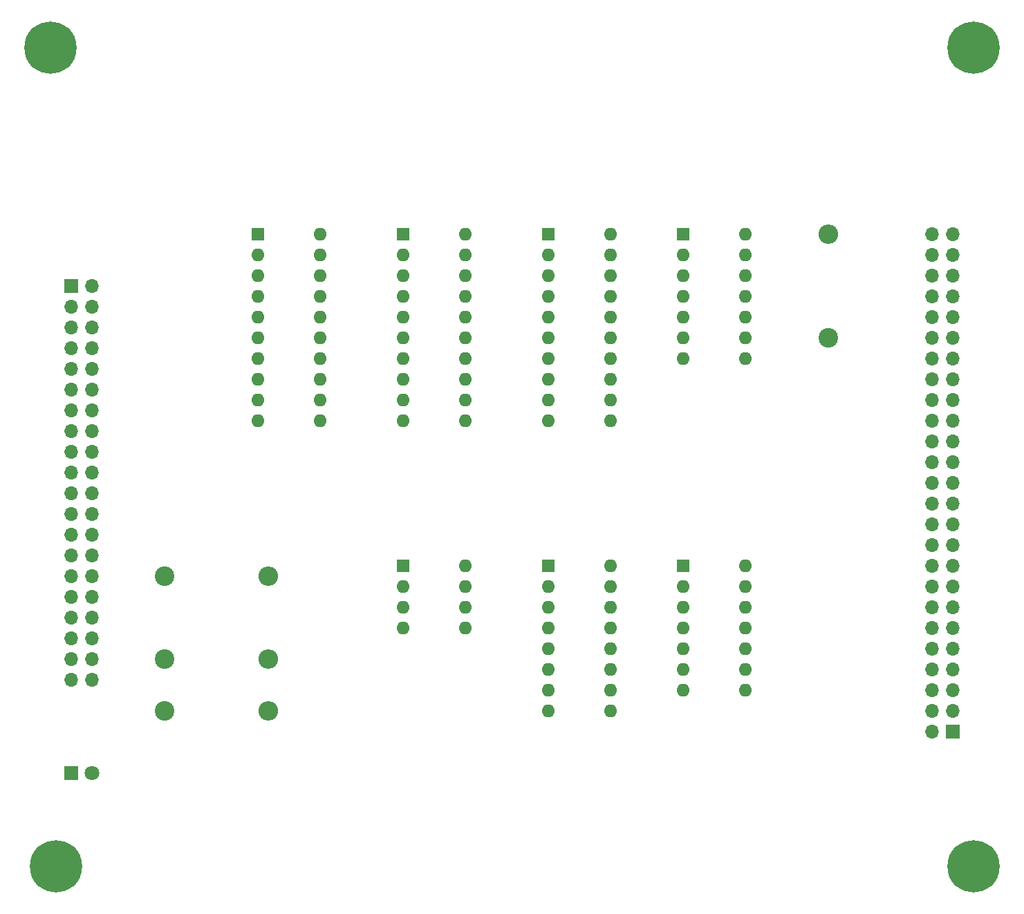
<source format=gbr>
G04 #@! TF.FileFunction,Soldermask,Bot*
%FSLAX46Y46*%
G04 Gerber Fmt 4.6, Leading zero omitted, Abs format (unit mm)*
G04 Created by KiCad (PCBNEW 4.0.6-e0-6349~53~ubuntu16.04.1) date Mon Apr  3 22:16:37 2017*
%MOMM*%
%LPD*%
G01*
G04 APERTURE LIST*
%ADD10C,0.100000*%
%ADD11R,1.800000X1.800000*%
%ADD12C,1.800000*%
%ADD13R,1.700000X1.700000*%
%ADD14O,1.700000X1.700000*%
%ADD15C,2.400000*%
%ADD16O,2.400000X2.400000*%
%ADD17R,1.600000X1.600000*%
%ADD18O,1.600000X1.600000*%
%ADD19C,6.400000*%
G04 APERTURE END LIST*
D10*
D11*
X54610000Y-134620000D03*
D12*
X57150000Y-134620000D03*
D13*
X162560000Y-129540000D03*
D14*
X160020000Y-129540000D03*
X162560000Y-127000000D03*
X160020000Y-127000000D03*
X162560000Y-124460000D03*
X160020000Y-124460000D03*
X162560000Y-121920000D03*
X160020000Y-121920000D03*
X162560000Y-119380000D03*
X160020000Y-119380000D03*
X162560000Y-116840000D03*
X160020000Y-116840000D03*
X162560000Y-114300000D03*
X160020000Y-114300000D03*
X162560000Y-111760000D03*
X160020000Y-111760000D03*
X162560000Y-109220000D03*
X160020000Y-109220000D03*
X162560000Y-106680000D03*
X160020000Y-106680000D03*
X162560000Y-104140000D03*
X160020000Y-104140000D03*
X162560000Y-101600000D03*
X160020000Y-101600000D03*
X162560000Y-99060000D03*
X160020000Y-99060000D03*
X162560000Y-96520000D03*
X160020000Y-96520000D03*
X162560000Y-93980000D03*
X160020000Y-93980000D03*
X162560000Y-91440000D03*
X160020000Y-91440000D03*
X162560000Y-88900000D03*
X160020000Y-88900000D03*
X162560000Y-86360000D03*
X160020000Y-86360000D03*
X162560000Y-83820000D03*
X160020000Y-83820000D03*
X162560000Y-81280000D03*
X160020000Y-81280000D03*
X162560000Y-78740000D03*
X160020000Y-78740000D03*
X162560000Y-76200000D03*
X160020000Y-76200000D03*
X162560000Y-73660000D03*
X160020000Y-73660000D03*
X162560000Y-71120000D03*
X160020000Y-71120000D03*
X162560000Y-68580000D03*
X160020000Y-68580000D03*
D13*
X54610000Y-74930000D03*
D14*
X57150000Y-74930000D03*
X54610000Y-77470000D03*
X57150000Y-77470000D03*
X54610000Y-80010000D03*
X57150000Y-80010000D03*
X54610000Y-82550000D03*
X57150000Y-82550000D03*
X54610000Y-85090000D03*
X57150000Y-85090000D03*
X54610000Y-87630000D03*
X57150000Y-87630000D03*
X54610000Y-90170000D03*
X57150000Y-90170000D03*
X54610000Y-92710000D03*
X57150000Y-92710000D03*
X54610000Y-95250000D03*
X57150000Y-95250000D03*
X54610000Y-97790000D03*
X57150000Y-97790000D03*
X54610000Y-100330000D03*
X57150000Y-100330000D03*
X54610000Y-102870000D03*
X57150000Y-102870000D03*
X54610000Y-105410000D03*
X57150000Y-105410000D03*
X54610000Y-107950000D03*
X57150000Y-107950000D03*
X54610000Y-110490000D03*
X57150000Y-110490000D03*
X54610000Y-113030000D03*
X57150000Y-113030000D03*
X54610000Y-115570000D03*
X57150000Y-115570000D03*
X54610000Y-118110000D03*
X57150000Y-118110000D03*
X54610000Y-120650000D03*
X57150000Y-120650000D03*
X54610000Y-123190000D03*
X57150000Y-123190000D03*
D15*
X66040000Y-110490000D03*
D16*
X78740000Y-110490000D03*
D15*
X66040000Y-120650000D03*
D16*
X78740000Y-120650000D03*
D15*
X66040000Y-127000000D03*
D16*
X78740000Y-127000000D03*
D15*
X147320000Y-81280000D03*
D16*
X147320000Y-68580000D03*
D17*
X129540000Y-109220000D03*
D18*
X137160000Y-124460000D03*
X129540000Y-111760000D03*
X137160000Y-121920000D03*
X129540000Y-114300000D03*
X137160000Y-119380000D03*
X129540000Y-116840000D03*
X137160000Y-116840000D03*
X129540000Y-119380000D03*
X137160000Y-114300000D03*
X129540000Y-121920000D03*
X137160000Y-111760000D03*
X129540000Y-124460000D03*
X137160000Y-109220000D03*
D17*
X113030000Y-109220000D03*
D18*
X120650000Y-127000000D03*
X113030000Y-111760000D03*
X120650000Y-124460000D03*
X113030000Y-114300000D03*
X120650000Y-121920000D03*
X113030000Y-116840000D03*
X120650000Y-119380000D03*
X113030000Y-119380000D03*
X120650000Y-116840000D03*
X113030000Y-121920000D03*
X120650000Y-114300000D03*
X113030000Y-124460000D03*
X120650000Y-111760000D03*
X113030000Y-127000000D03*
X120650000Y-109220000D03*
D17*
X129540000Y-68580000D03*
D18*
X137160000Y-83820000D03*
X129540000Y-71120000D03*
X137160000Y-81280000D03*
X129540000Y-73660000D03*
X137160000Y-78740000D03*
X129540000Y-76200000D03*
X137160000Y-76200000D03*
X129540000Y-78740000D03*
X137160000Y-73660000D03*
X129540000Y-81280000D03*
X137160000Y-71120000D03*
X129540000Y-83820000D03*
X137160000Y-68580000D03*
D17*
X95250000Y-109220000D03*
D18*
X102870000Y-116840000D03*
X95250000Y-111760000D03*
X102870000Y-114300000D03*
X95250000Y-114300000D03*
X102870000Y-111760000D03*
X95250000Y-116840000D03*
X102870000Y-109220000D03*
D17*
X95250000Y-68580000D03*
D18*
X102870000Y-91440000D03*
X95250000Y-71120000D03*
X102870000Y-88900000D03*
X95250000Y-73660000D03*
X102870000Y-86360000D03*
X95250000Y-76200000D03*
X102870000Y-83820000D03*
X95250000Y-78740000D03*
X102870000Y-81280000D03*
X95250000Y-81280000D03*
X102870000Y-78740000D03*
X95250000Y-83820000D03*
X102870000Y-76200000D03*
X95250000Y-86360000D03*
X102870000Y-73660000D03*
X95250000Y-88900000D03*
X102870000Y-71120000D03*
X95250000Y-91440000D03*
X102870000Y-68580000D03*
D17*
X77470000Y-68580000D03*
D18*
X85090000Y-91440000D03*
X77470000Y-71120000D03*
X85090000Y-88900000D03*
X77470000Y-73660000D03*
X85090000Y-86360000D03*
X77470000Y-76200000D03*
X85090000Y-83820000D03*
X77470000Y-78740000D03*
X85090000Y-81280000D03*
X77470000Y-81280000D03*
X85090000Y-78740000D03*
X77470000Y-83820000D03*
X85090000Y-76200000D03*
X77470000Y-86360000D03*
X85090000Y-73660000D03*
X77470000Y-88900000D03*
X85090000Y-71120000D03*
X77470000Y-91440000D03*
X85090000Y-68580000D03*
D17*
X113030000Y-68580000D03*
D18*
X120650000Y-91440000D03*
X113030000Y-71120000D03*
X120650000Y-88900000D03*
X113030000Y-73660000D03*
X120650000Y-86360000D03*
X113030000Y-76200000D03*
X120650000Y-83820000D03*
X113030000Y-78740000D03*
X120650000Y-81280000D03*
X113030000Y-81280000D03*
X120650000Y-78740000D03*
X113030000Y-83820000D03*
X120650000Y-76200000D03*
X113030000Y-86360000D03*
X120650000Y-73660000D03*
X113030000Y-88900000D03*
X120650000Y-71120000D03*
X113030000Y-91440000D03*
X120650000Y-68580000D03*
D19*
X165100000Y-146050000D03*
X52705000Y-146050000D03*
X52070000Y-45720000D03*
X165100000Y-45720000D03*
M02*

</source>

## Instructions to follow:
Using the records above, say how many lines contain the string "LIST"; offer no other text.

## The answer:
2